A team-based Unreal Engine arena game built around a Splatoon-inspired coverage loop: players paint/clean the arena floor to control space, build progress, and push score. Movement is fast and momentum-driven—your Soap Shoes create a sliding, skating-like feel, encouraging players to carve lines across slopes and curved surfaces rather than stopping instantly. The arena is constantly contested by multiple enemy types that pressure your routes; enemies can re-dirty surfaces as they move, forcing the player to actively maintain control.
Cleaning-themed items such as Bath Bomb and Bubble Wand add tactical options for burst coverage, precision cleaning, and crowd/space control. Players can also defeat enemies for points, balancing coverage efficiency with combat risk–reward.
We wanted to make “cleaning” feel like high-energy action with continuous decisions.


Built in Unreal Engine using a modular, data-driven Blueprint architecture so gameplay could be iterated and debugged quickly by the whole team. The core coverage system updates surface states in real time (clean/paint and re-dirty interactions) and exposes key tuning parameters through Data Assets and structured Blueprint variables, allowing designers to adjust scoring/coverage behavior, enemy re-dirty strength, and item effects without touching core graphs. Enemy behaviors are integrated into the same coverage ruleset so their movement can dynamically contest territory, while combat events feed into the scoring/results flow. UI is implemented with UMG and connected to the runtime game state to provide clear feedback for coverage, score, and round status.
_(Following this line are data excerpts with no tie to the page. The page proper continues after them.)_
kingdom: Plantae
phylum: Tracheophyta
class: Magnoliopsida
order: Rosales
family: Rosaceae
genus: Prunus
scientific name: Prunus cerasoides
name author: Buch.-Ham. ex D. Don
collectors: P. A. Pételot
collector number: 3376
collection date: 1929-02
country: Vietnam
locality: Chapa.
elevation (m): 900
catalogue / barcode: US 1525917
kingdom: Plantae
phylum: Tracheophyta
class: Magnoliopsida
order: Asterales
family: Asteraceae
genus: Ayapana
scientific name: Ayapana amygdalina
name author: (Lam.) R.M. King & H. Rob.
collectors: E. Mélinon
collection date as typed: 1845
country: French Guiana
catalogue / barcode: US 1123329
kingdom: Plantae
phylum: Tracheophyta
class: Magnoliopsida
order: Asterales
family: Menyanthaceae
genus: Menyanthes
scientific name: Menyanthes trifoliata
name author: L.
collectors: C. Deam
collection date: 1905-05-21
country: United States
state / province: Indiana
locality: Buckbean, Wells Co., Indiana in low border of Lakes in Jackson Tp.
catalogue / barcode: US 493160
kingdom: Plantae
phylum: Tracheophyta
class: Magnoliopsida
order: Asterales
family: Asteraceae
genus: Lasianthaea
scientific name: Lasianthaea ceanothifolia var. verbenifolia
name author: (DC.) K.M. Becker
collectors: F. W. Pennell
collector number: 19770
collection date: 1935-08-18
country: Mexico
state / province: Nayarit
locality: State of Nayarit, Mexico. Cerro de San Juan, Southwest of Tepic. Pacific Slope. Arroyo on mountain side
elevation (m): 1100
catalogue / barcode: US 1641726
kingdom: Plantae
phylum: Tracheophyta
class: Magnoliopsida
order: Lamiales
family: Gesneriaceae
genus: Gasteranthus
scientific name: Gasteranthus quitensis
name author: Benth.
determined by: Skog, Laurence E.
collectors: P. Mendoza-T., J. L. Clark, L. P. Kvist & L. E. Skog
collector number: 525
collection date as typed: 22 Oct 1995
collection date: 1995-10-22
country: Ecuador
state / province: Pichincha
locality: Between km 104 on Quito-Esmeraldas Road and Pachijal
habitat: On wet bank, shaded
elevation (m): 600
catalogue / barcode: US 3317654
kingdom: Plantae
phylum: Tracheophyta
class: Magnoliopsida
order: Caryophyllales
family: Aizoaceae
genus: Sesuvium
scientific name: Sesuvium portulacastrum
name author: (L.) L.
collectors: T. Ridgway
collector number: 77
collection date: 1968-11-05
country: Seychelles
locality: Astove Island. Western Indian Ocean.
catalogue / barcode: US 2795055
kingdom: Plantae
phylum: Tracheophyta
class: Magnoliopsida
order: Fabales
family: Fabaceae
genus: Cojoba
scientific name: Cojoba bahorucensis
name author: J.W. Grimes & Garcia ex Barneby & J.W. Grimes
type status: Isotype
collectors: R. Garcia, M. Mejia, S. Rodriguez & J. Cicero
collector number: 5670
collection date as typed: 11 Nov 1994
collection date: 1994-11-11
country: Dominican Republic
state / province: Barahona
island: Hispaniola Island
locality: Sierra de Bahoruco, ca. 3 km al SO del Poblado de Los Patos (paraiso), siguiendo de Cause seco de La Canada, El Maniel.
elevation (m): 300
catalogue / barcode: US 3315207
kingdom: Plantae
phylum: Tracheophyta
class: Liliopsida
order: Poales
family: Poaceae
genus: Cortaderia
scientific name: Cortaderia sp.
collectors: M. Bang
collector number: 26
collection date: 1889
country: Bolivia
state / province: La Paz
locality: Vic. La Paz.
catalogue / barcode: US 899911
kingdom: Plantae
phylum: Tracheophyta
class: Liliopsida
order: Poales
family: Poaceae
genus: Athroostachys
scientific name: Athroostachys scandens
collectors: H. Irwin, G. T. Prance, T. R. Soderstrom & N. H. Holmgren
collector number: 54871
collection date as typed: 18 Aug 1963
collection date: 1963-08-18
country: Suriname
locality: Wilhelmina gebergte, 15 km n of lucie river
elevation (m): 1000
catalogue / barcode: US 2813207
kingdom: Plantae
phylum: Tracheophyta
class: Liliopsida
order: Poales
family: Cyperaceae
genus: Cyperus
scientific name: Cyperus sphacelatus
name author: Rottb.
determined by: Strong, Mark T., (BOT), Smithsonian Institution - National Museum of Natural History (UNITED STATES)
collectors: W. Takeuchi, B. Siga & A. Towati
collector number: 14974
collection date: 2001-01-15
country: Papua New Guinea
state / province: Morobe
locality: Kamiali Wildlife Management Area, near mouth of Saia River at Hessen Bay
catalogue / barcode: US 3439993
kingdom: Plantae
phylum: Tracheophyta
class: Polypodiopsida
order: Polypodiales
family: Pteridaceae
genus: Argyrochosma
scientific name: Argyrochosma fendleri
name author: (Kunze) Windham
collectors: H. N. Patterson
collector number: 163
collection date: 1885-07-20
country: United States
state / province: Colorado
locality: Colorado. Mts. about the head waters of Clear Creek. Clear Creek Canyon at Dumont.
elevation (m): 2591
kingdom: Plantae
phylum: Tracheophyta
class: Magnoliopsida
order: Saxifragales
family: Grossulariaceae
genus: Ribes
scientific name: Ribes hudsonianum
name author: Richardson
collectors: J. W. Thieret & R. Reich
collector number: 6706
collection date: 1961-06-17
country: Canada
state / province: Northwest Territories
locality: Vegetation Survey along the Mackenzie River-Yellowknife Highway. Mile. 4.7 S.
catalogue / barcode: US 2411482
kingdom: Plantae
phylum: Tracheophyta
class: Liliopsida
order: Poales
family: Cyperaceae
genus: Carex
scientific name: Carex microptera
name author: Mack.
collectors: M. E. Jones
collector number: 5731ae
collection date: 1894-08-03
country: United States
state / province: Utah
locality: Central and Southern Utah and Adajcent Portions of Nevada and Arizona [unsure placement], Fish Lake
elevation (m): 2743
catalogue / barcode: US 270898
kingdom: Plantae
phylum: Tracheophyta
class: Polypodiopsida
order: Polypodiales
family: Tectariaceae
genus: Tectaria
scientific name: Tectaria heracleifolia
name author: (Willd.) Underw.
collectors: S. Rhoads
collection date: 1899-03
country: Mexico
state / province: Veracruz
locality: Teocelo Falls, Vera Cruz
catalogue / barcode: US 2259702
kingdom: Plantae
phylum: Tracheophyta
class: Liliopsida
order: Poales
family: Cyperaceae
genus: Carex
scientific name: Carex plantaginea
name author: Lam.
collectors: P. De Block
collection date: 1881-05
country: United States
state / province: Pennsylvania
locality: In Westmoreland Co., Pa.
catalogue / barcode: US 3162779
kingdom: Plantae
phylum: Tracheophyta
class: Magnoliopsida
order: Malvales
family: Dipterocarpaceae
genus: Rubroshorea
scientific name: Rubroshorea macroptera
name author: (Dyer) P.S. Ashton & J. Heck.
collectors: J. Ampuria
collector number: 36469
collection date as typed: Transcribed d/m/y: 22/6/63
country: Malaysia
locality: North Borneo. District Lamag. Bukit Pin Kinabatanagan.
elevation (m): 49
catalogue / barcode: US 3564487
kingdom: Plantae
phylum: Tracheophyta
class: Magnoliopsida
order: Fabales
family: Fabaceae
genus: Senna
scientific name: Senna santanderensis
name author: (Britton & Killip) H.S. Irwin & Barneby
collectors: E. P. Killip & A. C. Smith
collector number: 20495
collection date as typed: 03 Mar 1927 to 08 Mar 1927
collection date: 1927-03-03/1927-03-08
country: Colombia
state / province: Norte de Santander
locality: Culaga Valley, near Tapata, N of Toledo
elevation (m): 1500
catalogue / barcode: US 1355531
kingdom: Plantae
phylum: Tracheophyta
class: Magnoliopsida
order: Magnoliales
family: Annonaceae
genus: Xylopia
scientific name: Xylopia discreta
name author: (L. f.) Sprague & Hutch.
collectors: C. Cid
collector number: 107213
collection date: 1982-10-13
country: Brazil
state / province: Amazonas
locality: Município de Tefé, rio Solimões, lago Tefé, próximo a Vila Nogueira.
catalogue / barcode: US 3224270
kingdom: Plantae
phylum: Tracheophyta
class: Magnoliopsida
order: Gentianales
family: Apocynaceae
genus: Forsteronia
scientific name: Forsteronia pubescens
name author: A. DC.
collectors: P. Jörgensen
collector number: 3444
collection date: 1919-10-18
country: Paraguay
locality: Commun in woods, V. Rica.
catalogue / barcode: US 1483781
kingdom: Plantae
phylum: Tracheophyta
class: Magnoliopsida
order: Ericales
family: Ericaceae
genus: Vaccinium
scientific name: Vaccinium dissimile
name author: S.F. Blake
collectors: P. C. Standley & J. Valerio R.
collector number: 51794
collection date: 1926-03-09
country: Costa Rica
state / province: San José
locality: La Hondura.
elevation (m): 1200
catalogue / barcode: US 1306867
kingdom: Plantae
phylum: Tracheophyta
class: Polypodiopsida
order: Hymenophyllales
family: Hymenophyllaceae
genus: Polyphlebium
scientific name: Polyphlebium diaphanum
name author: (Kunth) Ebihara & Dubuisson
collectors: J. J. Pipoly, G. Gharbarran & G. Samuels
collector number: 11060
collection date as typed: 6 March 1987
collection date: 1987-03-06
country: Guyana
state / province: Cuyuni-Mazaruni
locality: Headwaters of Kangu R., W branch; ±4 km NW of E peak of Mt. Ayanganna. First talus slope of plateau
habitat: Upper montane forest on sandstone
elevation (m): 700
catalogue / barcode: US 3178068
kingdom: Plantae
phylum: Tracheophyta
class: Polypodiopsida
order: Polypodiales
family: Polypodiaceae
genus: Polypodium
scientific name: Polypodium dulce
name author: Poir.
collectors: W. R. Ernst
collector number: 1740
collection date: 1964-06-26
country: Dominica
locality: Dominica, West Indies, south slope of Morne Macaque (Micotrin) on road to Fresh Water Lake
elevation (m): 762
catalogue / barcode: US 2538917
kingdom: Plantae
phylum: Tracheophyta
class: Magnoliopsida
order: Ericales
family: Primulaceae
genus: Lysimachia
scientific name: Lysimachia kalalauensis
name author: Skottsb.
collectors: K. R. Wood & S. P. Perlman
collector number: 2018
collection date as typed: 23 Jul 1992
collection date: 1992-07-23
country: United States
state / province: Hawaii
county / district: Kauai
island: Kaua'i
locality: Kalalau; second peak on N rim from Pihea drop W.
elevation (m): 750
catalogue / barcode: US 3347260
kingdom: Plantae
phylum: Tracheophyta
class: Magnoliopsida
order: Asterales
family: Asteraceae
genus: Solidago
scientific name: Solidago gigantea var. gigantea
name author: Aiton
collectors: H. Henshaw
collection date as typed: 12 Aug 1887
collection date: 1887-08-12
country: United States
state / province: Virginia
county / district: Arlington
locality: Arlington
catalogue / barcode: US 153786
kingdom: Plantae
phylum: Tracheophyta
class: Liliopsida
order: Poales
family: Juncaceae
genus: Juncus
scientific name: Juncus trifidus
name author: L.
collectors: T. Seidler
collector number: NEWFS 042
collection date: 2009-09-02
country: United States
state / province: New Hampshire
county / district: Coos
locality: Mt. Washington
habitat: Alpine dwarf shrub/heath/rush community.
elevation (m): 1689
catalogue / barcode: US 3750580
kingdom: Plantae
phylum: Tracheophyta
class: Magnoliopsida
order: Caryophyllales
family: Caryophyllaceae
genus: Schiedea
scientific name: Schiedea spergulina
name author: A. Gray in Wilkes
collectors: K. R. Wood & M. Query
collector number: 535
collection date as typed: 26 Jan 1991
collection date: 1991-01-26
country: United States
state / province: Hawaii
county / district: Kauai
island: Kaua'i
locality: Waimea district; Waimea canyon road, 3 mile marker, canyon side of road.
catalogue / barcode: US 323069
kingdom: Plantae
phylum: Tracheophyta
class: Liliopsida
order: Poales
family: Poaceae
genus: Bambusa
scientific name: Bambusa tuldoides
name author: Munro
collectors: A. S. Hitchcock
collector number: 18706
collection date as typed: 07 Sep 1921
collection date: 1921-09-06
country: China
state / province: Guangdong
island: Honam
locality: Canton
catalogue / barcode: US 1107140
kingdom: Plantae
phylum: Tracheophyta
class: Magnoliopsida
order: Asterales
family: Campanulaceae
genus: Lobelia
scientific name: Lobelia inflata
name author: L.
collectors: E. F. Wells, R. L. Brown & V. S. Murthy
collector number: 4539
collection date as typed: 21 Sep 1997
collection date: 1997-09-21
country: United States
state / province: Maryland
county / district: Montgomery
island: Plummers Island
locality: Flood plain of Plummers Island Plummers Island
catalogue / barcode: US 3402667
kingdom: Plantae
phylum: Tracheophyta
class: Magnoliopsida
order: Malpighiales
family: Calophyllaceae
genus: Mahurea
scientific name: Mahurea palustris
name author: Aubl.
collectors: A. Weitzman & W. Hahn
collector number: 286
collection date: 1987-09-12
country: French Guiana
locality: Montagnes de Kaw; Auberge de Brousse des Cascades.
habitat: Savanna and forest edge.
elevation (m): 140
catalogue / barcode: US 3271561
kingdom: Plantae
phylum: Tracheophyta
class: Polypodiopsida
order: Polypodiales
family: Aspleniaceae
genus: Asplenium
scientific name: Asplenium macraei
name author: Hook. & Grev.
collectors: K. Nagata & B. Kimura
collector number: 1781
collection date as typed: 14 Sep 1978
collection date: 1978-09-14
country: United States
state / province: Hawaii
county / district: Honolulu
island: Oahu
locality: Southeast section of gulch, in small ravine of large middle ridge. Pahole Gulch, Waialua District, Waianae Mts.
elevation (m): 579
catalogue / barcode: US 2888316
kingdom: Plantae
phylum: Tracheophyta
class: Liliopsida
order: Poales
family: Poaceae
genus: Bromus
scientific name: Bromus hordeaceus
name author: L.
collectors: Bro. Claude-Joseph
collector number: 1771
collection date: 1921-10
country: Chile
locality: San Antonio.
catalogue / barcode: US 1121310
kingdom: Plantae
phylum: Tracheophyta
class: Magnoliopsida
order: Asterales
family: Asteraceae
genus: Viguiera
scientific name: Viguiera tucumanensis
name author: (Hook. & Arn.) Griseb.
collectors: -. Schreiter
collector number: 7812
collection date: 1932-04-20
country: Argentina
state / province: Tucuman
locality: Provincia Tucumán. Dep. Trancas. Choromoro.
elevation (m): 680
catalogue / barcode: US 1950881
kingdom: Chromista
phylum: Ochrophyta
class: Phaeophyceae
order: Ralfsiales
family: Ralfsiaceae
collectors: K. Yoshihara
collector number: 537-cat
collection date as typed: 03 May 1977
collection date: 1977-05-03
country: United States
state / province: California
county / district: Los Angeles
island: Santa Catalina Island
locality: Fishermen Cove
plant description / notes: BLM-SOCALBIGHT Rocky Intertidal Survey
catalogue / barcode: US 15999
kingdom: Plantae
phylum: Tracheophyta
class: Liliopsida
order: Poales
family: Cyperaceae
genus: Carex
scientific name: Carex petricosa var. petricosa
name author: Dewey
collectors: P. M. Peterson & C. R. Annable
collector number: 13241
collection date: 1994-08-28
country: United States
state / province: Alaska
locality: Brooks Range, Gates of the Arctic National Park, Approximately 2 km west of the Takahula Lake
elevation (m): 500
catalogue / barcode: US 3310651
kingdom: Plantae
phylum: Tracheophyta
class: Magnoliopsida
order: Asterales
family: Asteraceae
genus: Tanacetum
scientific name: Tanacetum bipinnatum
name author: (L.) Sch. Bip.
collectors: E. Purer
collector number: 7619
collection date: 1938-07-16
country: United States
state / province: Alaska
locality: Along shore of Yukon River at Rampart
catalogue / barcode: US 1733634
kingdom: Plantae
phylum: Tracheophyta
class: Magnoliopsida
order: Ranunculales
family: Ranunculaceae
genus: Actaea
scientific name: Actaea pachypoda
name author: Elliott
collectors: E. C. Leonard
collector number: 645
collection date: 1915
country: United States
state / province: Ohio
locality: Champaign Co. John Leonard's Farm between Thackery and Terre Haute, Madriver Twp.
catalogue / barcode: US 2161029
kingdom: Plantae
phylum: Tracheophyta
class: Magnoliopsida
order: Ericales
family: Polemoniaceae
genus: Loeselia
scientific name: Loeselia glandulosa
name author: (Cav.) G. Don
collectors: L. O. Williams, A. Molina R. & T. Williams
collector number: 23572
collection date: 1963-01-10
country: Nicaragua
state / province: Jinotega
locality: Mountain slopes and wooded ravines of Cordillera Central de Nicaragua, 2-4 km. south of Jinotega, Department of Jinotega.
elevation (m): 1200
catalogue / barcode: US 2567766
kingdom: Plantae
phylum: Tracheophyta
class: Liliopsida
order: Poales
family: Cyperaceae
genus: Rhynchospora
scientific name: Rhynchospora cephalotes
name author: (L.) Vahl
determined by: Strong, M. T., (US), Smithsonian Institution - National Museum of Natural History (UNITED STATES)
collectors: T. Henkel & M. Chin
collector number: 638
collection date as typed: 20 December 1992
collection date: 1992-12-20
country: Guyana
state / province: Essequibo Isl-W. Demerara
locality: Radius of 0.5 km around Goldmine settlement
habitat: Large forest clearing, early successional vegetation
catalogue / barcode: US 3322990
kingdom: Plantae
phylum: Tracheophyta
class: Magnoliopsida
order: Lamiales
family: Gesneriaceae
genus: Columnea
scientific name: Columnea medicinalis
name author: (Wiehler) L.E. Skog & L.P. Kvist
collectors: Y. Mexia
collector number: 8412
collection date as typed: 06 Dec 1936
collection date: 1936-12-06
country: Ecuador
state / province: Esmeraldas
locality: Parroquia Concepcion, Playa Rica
Audio triggers are designed to be event-driven (coverage changes, item usage, enemy defeat, milestones), making it straightforward to expand sound coverage consistently as content grows.
Polish the art pass for a more cohesive visual identity and clearer readability during fast movement, fix remaining gameplay/UI/build stability bugs found during team playtests, and expand the audio layer with more responsive SFX and pacing-driven ambience/music so coverage actions, enemy pressure, and key milestones feel more impactful.